Pammie1 Mon 05-Feb-24 20:00:00

Shirls52000

My dad is 92, lives in a council house he bought and has very little savings wise but because the sum total of his assets is over 25k he is charged for his care. He refuses to go into a nursing home so we have carers go in 4 times a day, they spend around 15 mins with him each time, so far he’s paid £40k and the funds are rapidly running out, soon his house will have to be sold to pay for his care and it’s only worth around 80 K, elderly care in this country is abysmal

Once his physical savings (money in the bank, not his home) drop below £23,250 the local authority should step in and pay some of his care costs. Once they drop below £14,250 they should then reassess his contribution discounting the remaining savings and counting just his income - pensions benefit, etc. They have to leave him with a certain amount to live on after care has been paid for and for care provided in his own home, the local authority are not allowed to include the value of the home in which he lives in the financial assessment.

As an example, my elderly mum had to have two carers four times a day temporarily on discharge from hospital. Her total weekly income - pension plus pension credit, attendance allowance and a small annuity - was assessed at around £360 per week. She has no savings. Her contribution to care was assessed at £130 per week because her legal minimum income is £230 per week. And the cost is the same regardless of the amount of carers or number of daily visits - it’s assessed on the number of hours care allocated per week.

Pammie1 Mon 05-Feb-24 20:10:50

icanhandthemback

Germanshepherdsmum

A charge can be placed on the house so that fees can be paid when the house is sold after he dies.

It can but then you have the cost of running the house on top and the bother of insuring an empty house if you don't have a spouse to live in it.

A charge - a deferred payment agreement - is usually only placed on a property if a spouse or other immediate relative is living in it after the person has gone into a care home - the property in which you live is not counted for care in your own home. If the house is vacant after the person goes into care there’s no point in getting a deferred payment agreement because the local authority will treat this as a loan and charge compound interest on it, and will also insist on sale within a certain time period once the person in care has passed away.
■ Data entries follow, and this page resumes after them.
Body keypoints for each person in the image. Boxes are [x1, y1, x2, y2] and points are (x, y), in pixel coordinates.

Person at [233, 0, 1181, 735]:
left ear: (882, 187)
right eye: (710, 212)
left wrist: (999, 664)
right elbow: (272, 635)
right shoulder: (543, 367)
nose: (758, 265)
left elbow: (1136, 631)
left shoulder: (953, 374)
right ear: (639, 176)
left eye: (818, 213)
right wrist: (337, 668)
It’s also not widely known, but if an immediate relative over the age of 60 or with a disability is living in the home and it is their only residence, the property value has to be disregarded for care fees.
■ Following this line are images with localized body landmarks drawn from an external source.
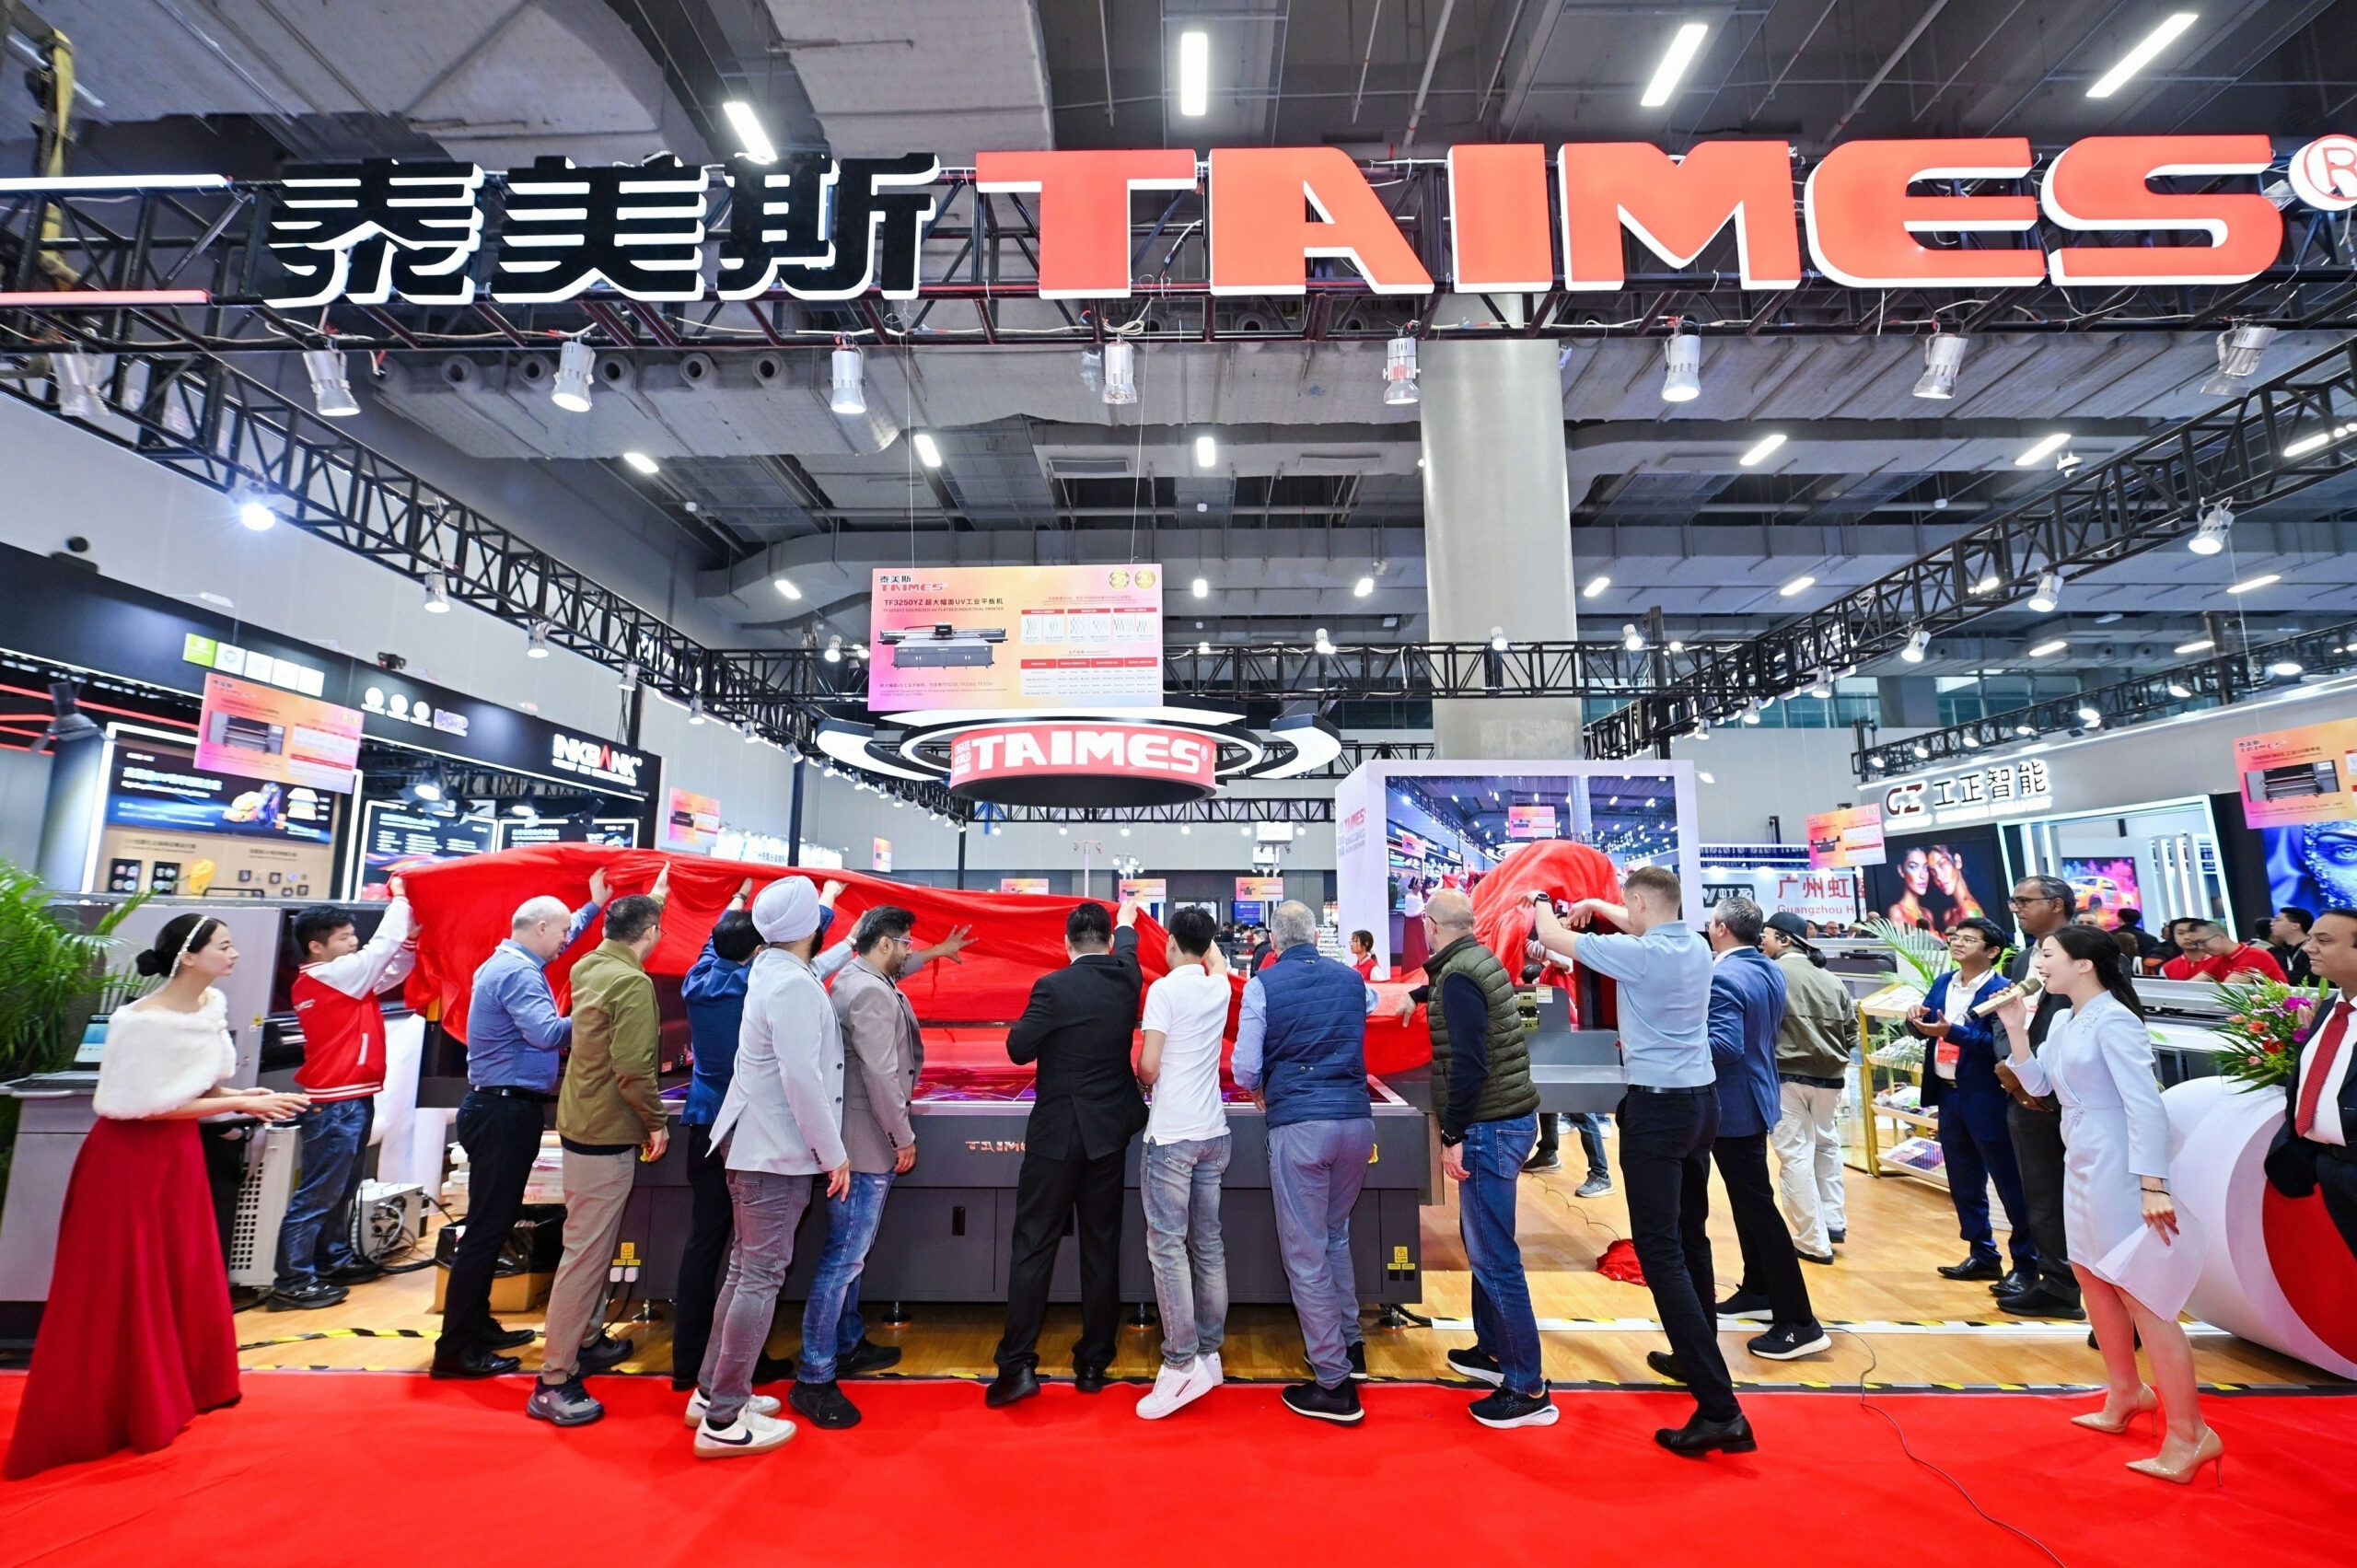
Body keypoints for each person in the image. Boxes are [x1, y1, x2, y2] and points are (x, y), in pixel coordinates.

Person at [5, 915, 308, 1480]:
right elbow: (141, 1106)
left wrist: (241, 1095)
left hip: (177, 1159)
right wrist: (240, 1104)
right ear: (188, 956)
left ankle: (181, 1390)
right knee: (128, 1284)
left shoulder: (209, 1006)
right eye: (224, 946)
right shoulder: (141, 1021)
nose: (235, 954)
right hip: (130, 1165)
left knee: (179, 1272)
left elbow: (193, 1088)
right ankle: (118, 1409)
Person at [1529, 868, 1750, 1457]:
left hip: (1658, 1110)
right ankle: (1694, 1354)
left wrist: (1541, 897)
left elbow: (1550, 935)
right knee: (1690, 1235)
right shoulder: (1695, 946)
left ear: (1638, 903)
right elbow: (1636, 921)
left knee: (1660, 1252)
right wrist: (1597, 901)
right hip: (1702, 1104)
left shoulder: (1639, 954)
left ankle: (1720, 1408)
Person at [1994, 925, 2221, 1484]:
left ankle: (2190, 1432)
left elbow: (2145, 1106)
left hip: (2120, 1164)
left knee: (2142, 1294)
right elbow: (2040, 1087)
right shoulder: (2064, 1019)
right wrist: (2017, 1029)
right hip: (2081, 1157)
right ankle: (2125, 1392)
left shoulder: (2116, 1021)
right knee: (2091, 1277)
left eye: (2048, 954)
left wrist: (2152, 1184)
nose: (2039, 963)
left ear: (2085, 964)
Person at [796, 903, 972, 1427]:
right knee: (844, 1260)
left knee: (849, 1256)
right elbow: (881, 1075)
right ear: (886, 944)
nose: (911, 952)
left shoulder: (858, 976)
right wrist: (903, 1136)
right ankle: (815, 1373)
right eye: (908, 944)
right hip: (868, 1142)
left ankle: (846, 1343)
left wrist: (937, 953)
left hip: (855, 1137)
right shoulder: (870, 992)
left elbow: (897, 974)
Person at [689, 877, 844, 1458]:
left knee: (743, 1272)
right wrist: (833, 1153)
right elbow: (802, 1078)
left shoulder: (768, 970)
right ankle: (724, 1418)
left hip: (753, 1143)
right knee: (758, 1277)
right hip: (775, 1151)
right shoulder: (791, 983)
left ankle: (712, 1392)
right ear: (808, 926)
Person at [432, 871, 608, 1378]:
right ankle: (456, 1349)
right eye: (561, 933)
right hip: (503, 1112)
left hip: (503, 1108)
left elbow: (560, 930)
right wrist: (601, 1009)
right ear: (539, 930)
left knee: (493, 1224)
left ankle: (476, 1325)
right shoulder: (518, 973)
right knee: (486, 1231)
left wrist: (592, 907)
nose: (566, 942)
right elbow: (547, 1033)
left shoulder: (514, 960)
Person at [986, 898, 1149, 1407]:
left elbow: (1018, 1049)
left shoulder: (1053, 988)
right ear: (1107, 942)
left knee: (1034, 1245)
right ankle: (1094, 1363)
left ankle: (1017, 1365)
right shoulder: (1126, 979)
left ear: (1066, 944)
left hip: (1056, 1137)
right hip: (1108, 1135)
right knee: (1101, 1247)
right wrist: (1127, 922)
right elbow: (1128, 947)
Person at [1237, 900, 1387, 1424]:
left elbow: (1245, 1067)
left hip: (1301, 1126)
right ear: (1317, 936)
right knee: (1335, 1236)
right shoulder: (1351, 981)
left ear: (1274, 941)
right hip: (1355, 1124)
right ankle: (1351, 1346)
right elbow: (1371, 1005)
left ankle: (1333, 1383)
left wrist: (1261, 1086)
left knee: (1305, 1254)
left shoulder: (1263, 986)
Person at [1410, 889, 1556, 1427]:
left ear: (1432, 926)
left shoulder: (1458, 976)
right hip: (1506, 1118)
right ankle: (1493, 1351)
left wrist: (1452, 1133)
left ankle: (1527, 1387)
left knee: (1494, 1255)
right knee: (1484, 1245)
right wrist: (1417, 997)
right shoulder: (1475, 960)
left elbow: (1469, 1062)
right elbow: (1463, 1006)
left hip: (1488, 1126)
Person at [529, 883, 670, 1427]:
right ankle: (554, 1378)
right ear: (651, 934)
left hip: (580, 1122)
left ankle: (586, 1341)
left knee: (592, 1246)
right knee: (586, 1257)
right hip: (607, 1131)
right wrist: (655, 1121)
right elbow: (633, 1069)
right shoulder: (631, 982)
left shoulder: (589, 965)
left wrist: (652, 897)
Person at [273, 885, 419, 1309]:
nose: (354, 942)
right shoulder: (329, 976)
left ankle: (331, 1260)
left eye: (353, 935)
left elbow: (392, 967)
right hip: (335, 1103)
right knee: (319, 1194)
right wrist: (402, 900)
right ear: (315, 946)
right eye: (344, 937)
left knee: (341, 1189)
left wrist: (411, 935)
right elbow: (381, 951)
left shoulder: (342, 979)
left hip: (349, 1098)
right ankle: (293, 1280)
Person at [1701, 900, 1829, 1360]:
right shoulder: (1766, 967)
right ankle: (1759, 1288)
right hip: (1756, 1095)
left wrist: (1670, 1042)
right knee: (1749, 1203)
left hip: (1734, 1104)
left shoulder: (1724, 977)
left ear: (1720, 929)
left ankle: (1800, 1321)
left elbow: (1724, 1045)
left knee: (1758, 1209)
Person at [673, 878, 782, 1391]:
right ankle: (740, 1361)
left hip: (702, 1124)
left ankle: (688, 1359)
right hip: (745, 1130)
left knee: (704, 1241)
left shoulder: (697, 980)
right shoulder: (754, 986)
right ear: (758, 952)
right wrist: (827, 904)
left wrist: (736, 898)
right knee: (750, 1254)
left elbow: (709, 944)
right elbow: (801, 954)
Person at [1133, 906, 1235, 1421]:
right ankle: (1208, 1355)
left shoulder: (1164, 991)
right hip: (1214, 1133)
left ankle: (1180, 1364)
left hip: (1172, 1135)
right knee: (1208, 1245)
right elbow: (1218, 962)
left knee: (1168, 1249)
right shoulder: (1220, 988)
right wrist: (1202, 939)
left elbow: (1149, 1066)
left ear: (1171, 942)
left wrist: (1140, 1073)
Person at [1910, 917, 2038, 1292]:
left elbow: (1998, 1046)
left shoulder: (2002, 991)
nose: (1958, 943)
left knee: (2008, 1181)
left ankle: (2026, 1264)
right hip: (1948, 1093)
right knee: (1963, 1179)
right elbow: (1926, 1026)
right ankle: (1982, 1254)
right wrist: (1913, 1020)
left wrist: (1954, 1033)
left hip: (1986, 1095)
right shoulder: (1943, 983)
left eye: (1969, 939)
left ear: (1993, 951)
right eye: (1956, 937)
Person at [1994, 875, 2085, 1321]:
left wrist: (2046, 1075)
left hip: (2072, 1092)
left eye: (2024, 901)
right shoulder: (2020, 961)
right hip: (2024, 1087)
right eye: (2013, 902)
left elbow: (2091, 1020)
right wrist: (2011, 1067)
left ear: (2056, 904)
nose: (2016, 909)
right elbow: (2007, 1014)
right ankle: (2057, 1283)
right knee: (2041, 1192)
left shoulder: (2091, 950)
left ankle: (2107, 1295)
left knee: (2086, 1197)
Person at [2266, 907, 2357, 1264]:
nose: (2308, 948)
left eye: (2324, 940)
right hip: (2333, 1168)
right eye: (2310, 938)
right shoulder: (2331, 1008)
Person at [1759, 912, 1852, 1260]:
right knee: (1826, 1145)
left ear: (1785, 940)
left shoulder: (1772, 974)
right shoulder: (1831, 979)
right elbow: (1851, 1030)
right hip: (1831, 1076)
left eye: (1767, 935)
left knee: (1794, 1154)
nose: (1762, 942)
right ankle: (1833, 1221)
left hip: (1787, 1075)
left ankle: (1812, 1240)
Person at [2160, 919, 2286, 983]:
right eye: (2197, 943)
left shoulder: (2255, 956)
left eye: (2202, 942)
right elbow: (2192, 985)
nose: (2200, 947)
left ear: (2220, 937)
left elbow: (2227, 992)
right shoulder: (2220, 959)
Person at [2270, 907, 2316, 985]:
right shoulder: (2274, 952)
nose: (2272, 924)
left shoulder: (2314, 950)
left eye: (2278, 920)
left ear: (2295, 926)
Germanshepherdsmum Mon 05-Feb-24 20:18:44

My understanding is that the poster’s father lives alone in his house, doesn’t want to go into a home and is running out of money to pay his carers.

mae13 Fri 09-Feb-24 19:31:37

The extortionate charges quoted by care homes are just to cover the (shoebox-size) room and meals (stodge and slop.) Anything classed as extras such as chiropodist, hairdresser, special diet requirements, accompanied trips to hospital appts,etc, add heavily to the monthly invoice.
Private care homes "eat" through any financial assets at a frightening speed.

MissAdventure Fri 09-Feb-24 21:33:49

The food was really good and varied, with lots of choices for every meal where I worked.
They could (and did) change their choices at any time, it was well planned, they could sit where they wanted to, and there was appropriate, restful music playing in the background whilst they ate.

Not everywhere is the same.

They also had beautiful rooms, which were large, because it was a Victorian house, with stained glass windows, and sea views.

Birthto110 Sat 10-Feb-24 23:43:54

As an aside, instead of £23,250 it's apparently £50k max savings allowed in Wales before someone stops self funding - and different again in Scotland - seems odd to have a difference like that within the UK.